▸ CHALLENGE A
In the Shopify report script below, condense the comment block beginning "# file: playwright_runner.py" into a short bulleted list that keeps its main facts.

▸ SUPPLIED PASSAGE
>> Begin
In [None]:
# ===============================================
# file: playwright_runner.py
# Weekly Shopify Channel Performance -> Summary -> Google Sheets
# - Dynamic SINCE/UNTIL via CLI args or .env (defaults UNTIL=today)
# - Optional AUTO_LOGIN using SHOPIFY_EMAIL/SHOPIFY_PASSWORD (+ optional 2FA)
# - First successful login saves session to playwright_storage_state.json for future runs
# ===============================================
import os
import sys
import time
import json
import asyncio
from pathlib import Path
import re
from pathlib import Path
from datetime import datetime, timedelta, date

# --- Windows stability: required for Playwright subprocess in some notebook/event-loop setups
if sys.platform.startswith("win"):
    asyncio.set_event_loop_policy(asyncio.WindowsProactorEventLoopPolicy())

# --- deps (auto-install if missing)
def ensure(pkg: str):
    import importlib
    try:
        importlib.import_module(pkg)
    except ModuleNotFoundError:
        import subprocess
        print(f"{pkg} not found; installing...")
        subprocess.check_call([sys.executable, "-m", "pip", "install", pkg])

ensure("python-dotenv")
ensure("playwright")
ensure("pandas")
ensure("google-api-python-client")
ensure("google-auth")
ensure("google-auth-oauthlib")
ensure("google-auth-httplib2")

from dotenv import load_dotenv
import pandas as pd
from playwright.async_api import async_playwright, TimeoutError as PWTimeoutError

from googleapiclient.discovery import build
from google.oauth2.credentials import Credentials
from google_auth_oauthlib.flow import InstalledAppFlow
from google.auth.transport.requests import Request

# Ensure browser binaries exist (idempotent)
def ensure_playwright_browsers():
    import subprocess
    try:
        subprocess.check_call([sys.executable, "-m", "playwright", "install", "chromium"])
>> End
▸ DATA ENTRIES
>> Begin
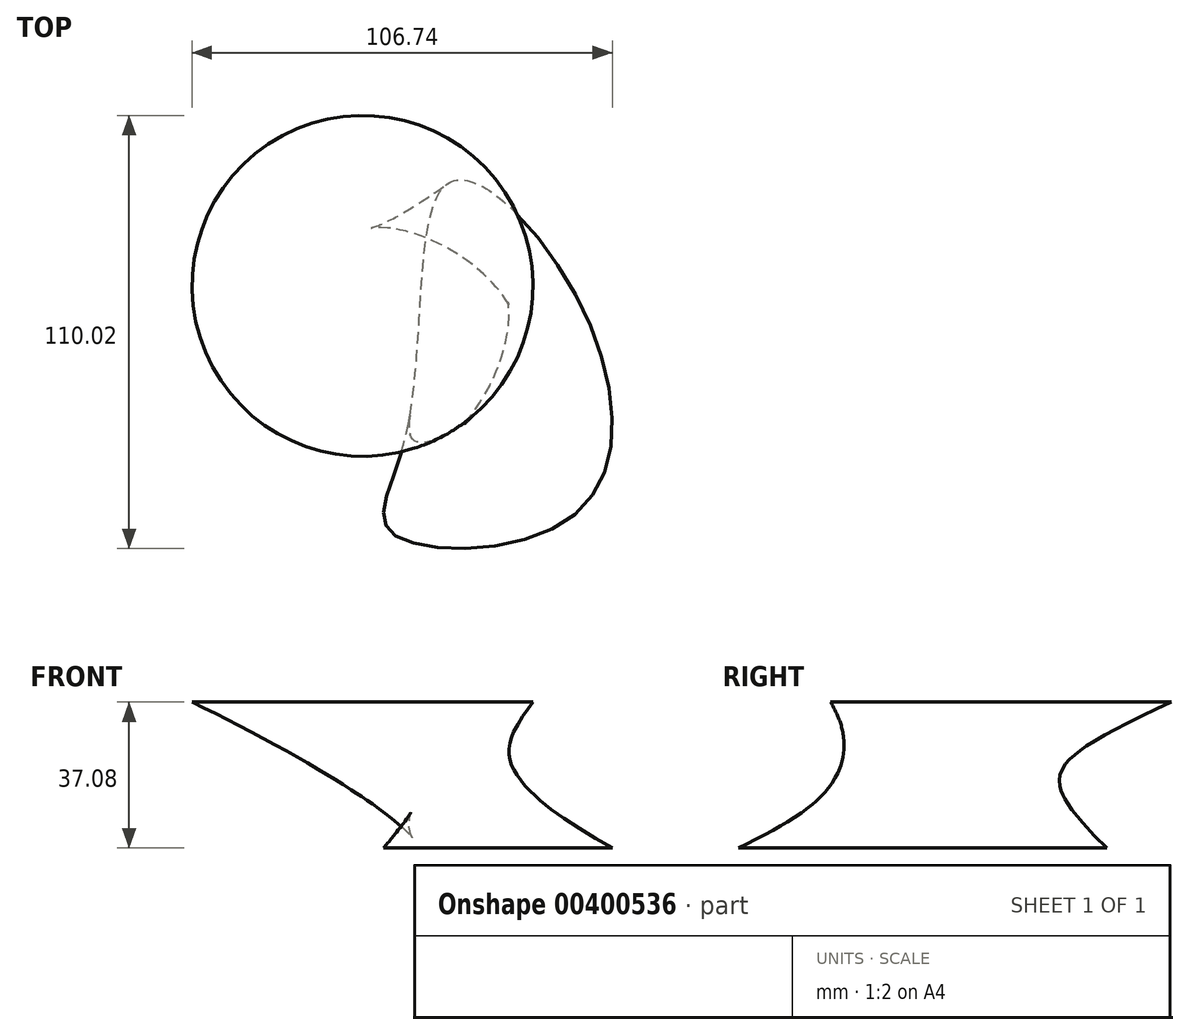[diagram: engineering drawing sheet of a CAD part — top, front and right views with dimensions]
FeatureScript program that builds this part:
annotation { "Feature Type Name" : "Feature", "Feature Type Description" : "" }
export const myFeature = defineFeature(function(context is Context, id is Id, definition is map)
    precondition{}
    {
        {
            var Q0;
            Q0=qCreatedBy(makeId("Top.planeOp"),FACE);
            cPlane(context, id + "F0", {"entities" : qUnion([Q0]), "cplaneType" : CPlaneType.OFFSET, "offset" : 37.08 * mm, "width" : 152.4 * mm, "height" : 152.4 * mm});
        }
        {
            var Q0;
            Q0=qCreatedBy(id+"F0.planeOp",FACE);
            var sketch = newSketch(context, id + "F1", { "sketchPlane" : qUnion([Q0])});
            skCircle(sketch, "E0", {"center": v(-11.47, 5.22) * mm, "radius": 43.3 * mm});
            skSolve(sketch);
        }
        {
            var Q0;
            Q0=qCreatedBy(makeId("Top.planeOp"),FACE);
            var sketch = newSketch(context, id + "F2", { "sketchPlane" : qUnion([Q0])});
            skFitSpline(sketch, "E1", {"points": [v(0, -30.68) * mm, v(10.42, 31.4) * mm, v(44.16, 0) * mm, v(41.77, -53.43) * mm, v(-4.21, -57.42) * mm, v(0, -30.68) * mm]});
            skSolve(sketch);
        }
        {
            var Q0;
            Q0 = qSketchRegion(id + "F2", true);
            var Q1;
            Q1 = qSketchRegion(id + "F1", true);
            loft(context, id + "F3", {"sheetProfilesArray" : [{ "sheetProfileEntities" : qUnion([Q0]) }, { "sheetProfileEntities" : qUnion([Q1]) }]});
        }
    });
>> End
▸ CHALLENGE B
Reproduce the whole CAD listing above verbatim, leaving out the picture.

▸ EXERCISE RESULT A
- File: playwright_runner.py
- Purpose: weekly Shopify channel performance, summarized and sent to Google Sheets
- Date range: SINCE/UNTIL set through command-line arguments or .env, with UNTIL defaulting to today
- Login: optional AUTO_LOGIN using SHOPIFY_EMAIL and SHOPIFY_PASSWORD, with optional 2FA
- Session: the first successful login is saved to playwright_storage_state.json for future runs

▸ EXERCISE RESULT B
[diagram: engineering drawing sheet of a CAD part — top, front and right views with dimensions]
FeatureScript program that builds this part:
annotation { "Feature Type Name" : "Feature", "Feature Type Description" : "" }
export const myFeature = defineFeature(function(context is Context, id is Id, definition is map)
    precondition{}
    {
        {
            var Q0;
            Q0=qCreatedBy(makeId("Top.planeOp"),FACE);
            cPlane(context, id + "F0", {"entities" : qUnion([Q0]), "cplaneType" : CPlaneType.OFFSET, "offset" : 37.08 * mm, "width" : 152.4 * mm, "height" : 152.4 * mm});
        }
        {
            var Q0;
            Q0=qCreatedBy(id+"F0.planeOp",FACE);
            var sketch = newSketch(context, id + "F1", { "sketchPlane" : qUnion([Q0])});
            skCircle(sketch, "E0", {"center": v(-11.47, 5.22) * mm, "radius": 43.3 * mm});
            skSolve(sketch);
        }
        {
            var Q0;
            Q0=qCreatedBy(makeId("Top.planeOp"),FACE);
            var sketch = newSketch(context, id + "F2", { "sketchPlane" : qUnion([Q0])});
            skFitSpline(sketch, "E1", {"points": [v(0, -30.68) * mm, v(10.42, 31.4) * mm, v(44.16, 0) * mm, v(41.77, -53.43) * mm, v(-4.21, -57.42) * mm, v(0, -30.68) * mm]});
            skSolve(sketch);
        }
        {
            var Q0;
            Q0 = qSketchRegion(id + "F2", true);
            var Q1;
            Q1 = qSketchRegion(id + "F1", true);
            loft(context, id + "F3", {"sheetProfilesArray" : [{ "sheetProfileEntities" : qUnion([Q0]) }, { "sheetProfileEntities" : qUnion([Q1]) }]});
        }
    });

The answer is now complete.